Day 1: "Getting comfortable with corpora"

 


 

A. British National Corpus (Davies)

 

Note 1: If you are using a non-BYU computer, you may have to "register" after 20 or so queries.  It's a simple two step process, and should take no more than two minutes.

 

Note 2: Input the yellow highlighted search strings exactly as shown (probably best to just copy and paste).  Any alteration (however small -- even an unneeded space) may mean that the query won't produce any hits.

 

GENERAL (INPUT INTO THE SEARCH WORD/PHRASE FIELD)

 

1. MORPHOLOGY: Look for words starting with the prefix con- (e.g. confabulation).  What are the three most common singular nouns (con*.[nn1]), the three most common adjectives (con*.[aj0]), and the three most common infinitival verbs (con*.[vvi])

 

2. LEXICAL: Search for prophet and then compare the frequency in all 70 registers (by clicking on [1] in the results window).  In which three registers is it the most/least common?

 

3. LEXICO-GRAMMAR: Look at the top five adjectives following come and go (e.g. = come [aj*]).  Is there any pattern in terms of which adjectives occur with the two verbs?

 

4. SEMANTICS I: Compare the collocates of sheer/utter/total ( use {sheer/utter/total} [nn*] ). Any patterns here?

 

5. SEMANTICS II: Compare the adjectives occurring near boy and girl (boy/girl as search word, select SURROUNDING words, ADJ.ALL, 5 words to left, 5 words to right). Anything interesting?

 

6. COLLOCATIONS: What are the 7-8 most frequent nouns with treasure (treasure as search word, select SURROUNDING words, NOUN.ALL, 5 words to left, 5 words to right).

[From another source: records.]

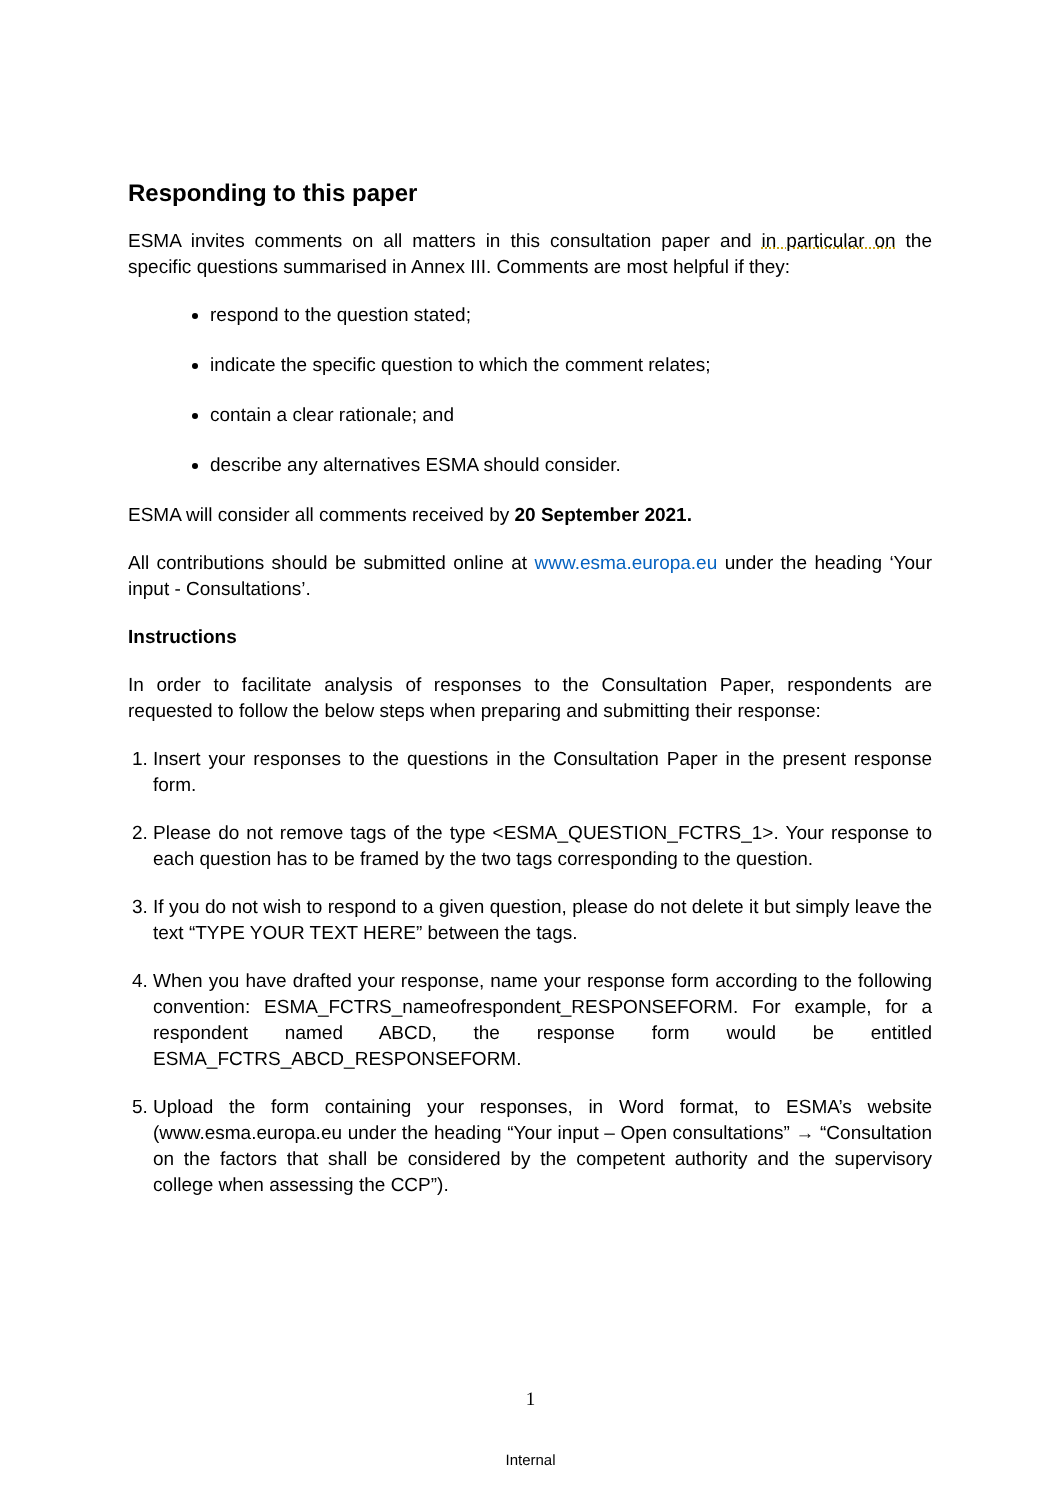Responding to this paper
ESMA invites comments on all matters in this consultation paper and in particular on the specific questions summarised in Annex III. Comments are most helpful if they:
respond to the question stated;
indicate the specific question to which the comment relates;
contain a clear rationale; and
describe any alternatives ESMA should consider.
ESMA will consider all comments received by 20 September 2021.
All contributions should be submitted online at www.esma.europa.eu under the heading ‘Your input - Consultations’.
Instructions
In order to facilitate analysis of responses to the Consultation Paper, respondents are requested to follow the below steps when preparing and submitting their response:
1. Insert your responses to the questions in the Consultation Paper in the present response form.
2. Please do not remove tags of the type <ESMA_QUESTION_FCTRS_1>. Your response to each question has to be framed by the two tags corresponding to the question.
3. If you do not wish to respond to a given question, please do not delete it but simply leave the text “TYPE YOUR TEXT HERE” between the tags.
4. When you have drafted your response, name your response form according to the following convention: ESMA_FCTRS_nameofrespondent_RESPONSEFORM. For example, for a respondent named ABCD, the response form would be entitled ESMA_FCTRS_ABCD_RESPONSEFORM.
5. Upload the form containing your responses, in Word format, to ESMA’s website (www.esma.europa.eu under the heading “Your input – Open consultations” → “Consultation on the factors that shall be considered by the competent authority and the supervisory college when assessing the CCP”).
1
Internal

Any surprises?

 

COMPARING REGISTERS (INPUT INTO THE SEARCH WORD/PHRASE FIELD)

 

7. LEXICO-GRAMMAR: Compare the 8-10 most common phrases with we [v*] in SPOKEN vs ACADEMIC (e.g. we hope that).  What is the major difference between the two registers?

 

8. LEXICAL: Compare the most frequent singular nouns (= [nn1]) in FICTION vs ACADEMIC.  Which types are more common in each register?

 


 

B. Historical: TIME Corpus of American English (Davies)

 

9. LEXICON: Has the frequency of the words and phrases end up, basically, and turn on increased or decreased over the past 100 years? (Use "CHARTS")

 

10. MORPHOLOGY: What are the five most common words ending in -gate (e.g. *gate) that appear for the first time in the 1990s (i.e. set Section 1 to 1990s and Section 2 to 1980s). Any surprises? Does this relate to anything going on in society during this time?

 

11. SYNTAX: Has the frequency of phrasal verbs with on (e.g. to turn on, to take on) (i.e. to [v*] up) increased or decreased over the past 100 years?

 

12. SEMANTICS: Look at the collocates with chip (i.e. chip + Surrounding Words) over the past 100 years. What are some new meanings in the past 20-30 years, and meanings that have decreased or disappeared since the 1920s-1940s?